LS Power, an infrastructure investment manager and power generation developer announced today that it has energized its Gateway Energy Storage project in California. At anticipated capacity of 250 MW, the facility is the largest battery storage project in the world.

Located in San Diego County, Gateway Energy Storage is intended to provide much needed enhancements in grid reliability and reductions in customer energy costs. Californians have experienced frequent power outages this summer, as the state’s increasingly renewables-powered grid has often been unable to deliver energy at needed times. Increased battery storage could go a long way to solving the state’s energy issues.

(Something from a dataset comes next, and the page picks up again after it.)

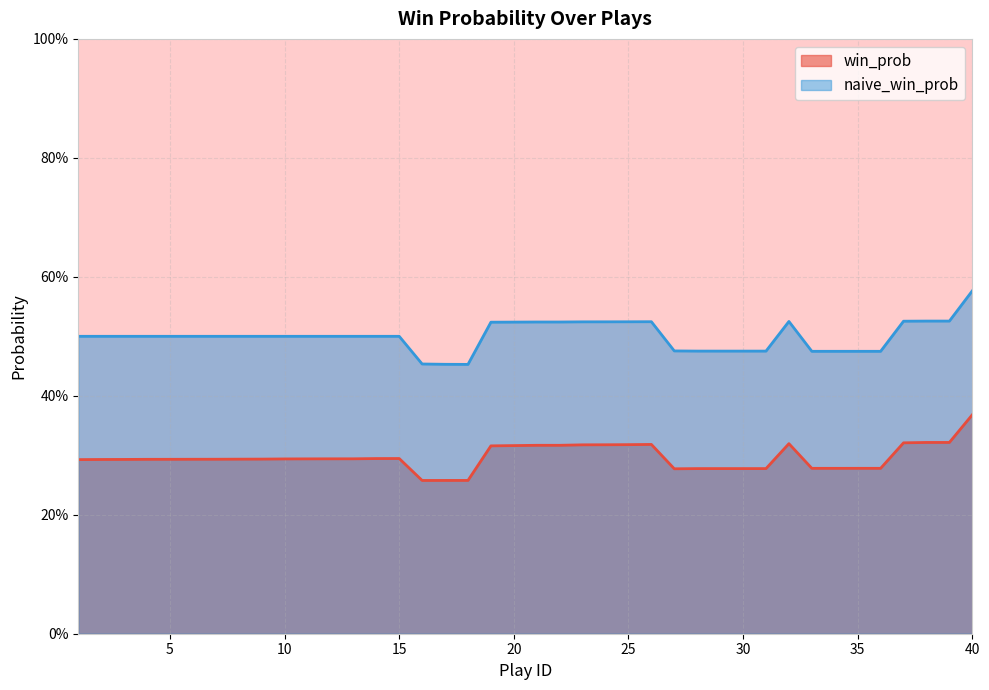

True or false: win_prob and naive_win_prob intersect in this chart.

False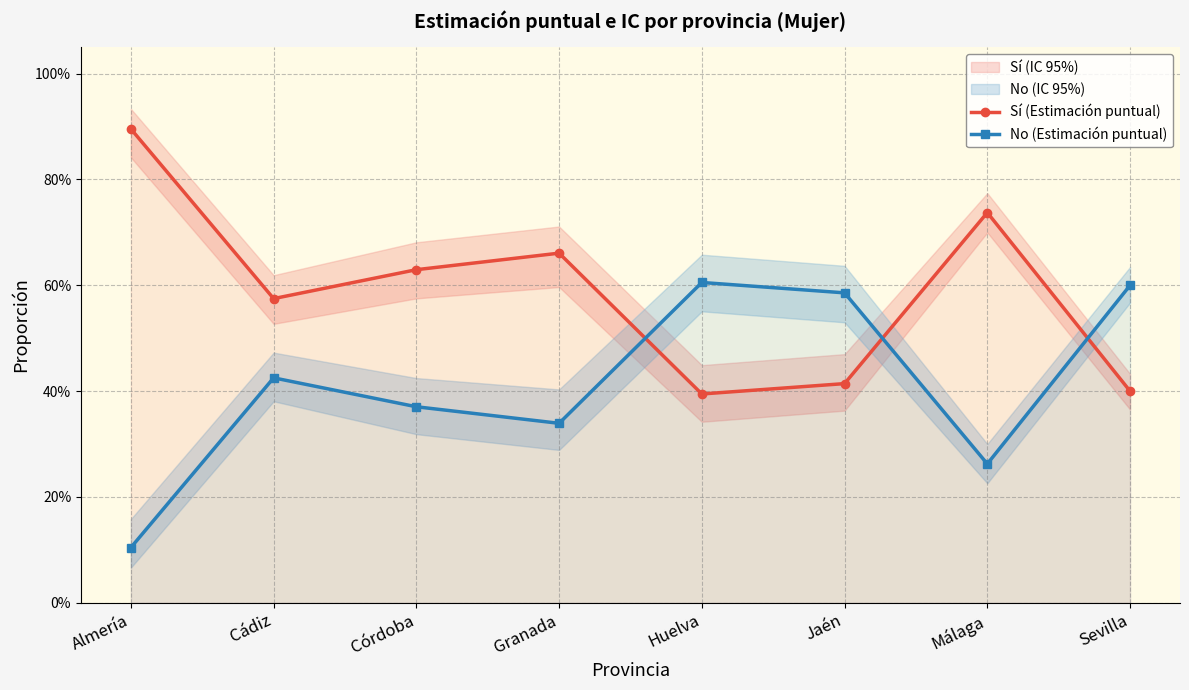

True or false: Sí (Estimación puntual) has a value of 0.4 at Jaén.

True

LS Power CEO Paul Segal said:

“For more than three decades, LS Power has been at the leading edge of our nation’s transition to cleaner, more innovative energy solutions, and we are powering up Gateway Energy Storage as one more component of this vision. Through our investments in multiple sectors of the renewables and energy infrastructure space, LS Power is reducing carbon emissions and improving reliability in the markets we serve.”

LS Power has several other battery and storage projects in operation or in development in California and New York. The company’s Vista Energy Storage in Vista, California has been operational since 2018, and once held the title of largest battery storage project in the US. The company’s development and construction portfolio includes Diablo Energy Storage (200 MW) in Pittsburg, California; LeConte Energy Storage (125 MW) in Calexico, California; and Ravenswood Energy Storage (316 MW) in Queens, New York.

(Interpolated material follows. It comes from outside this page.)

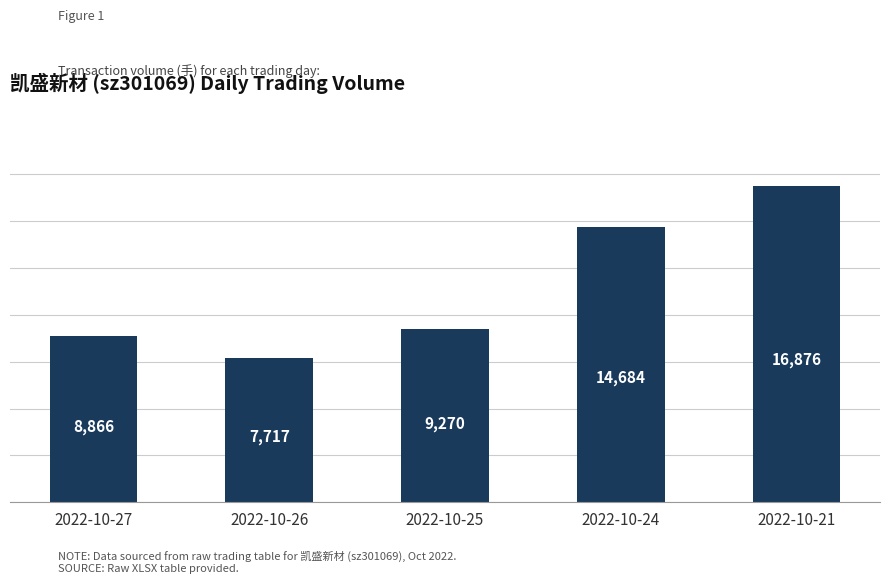

Reading left to right, what are all the values shown in this chart?

8866	7717	9270	14684	16876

LS Power Head of Renewables John King said:

“Gateway and LS Power’s other California-based energy projects will support the state in its clean energy and storage goals. LS Power is a first mover in commercializing new technologies and developing new markets. By charging during solar production or off-peak hours and delivering energy to the grid during times of peak demand for power, our battery storage projects improve electric reliability, reduce costs and help our state meet its climate objectives.”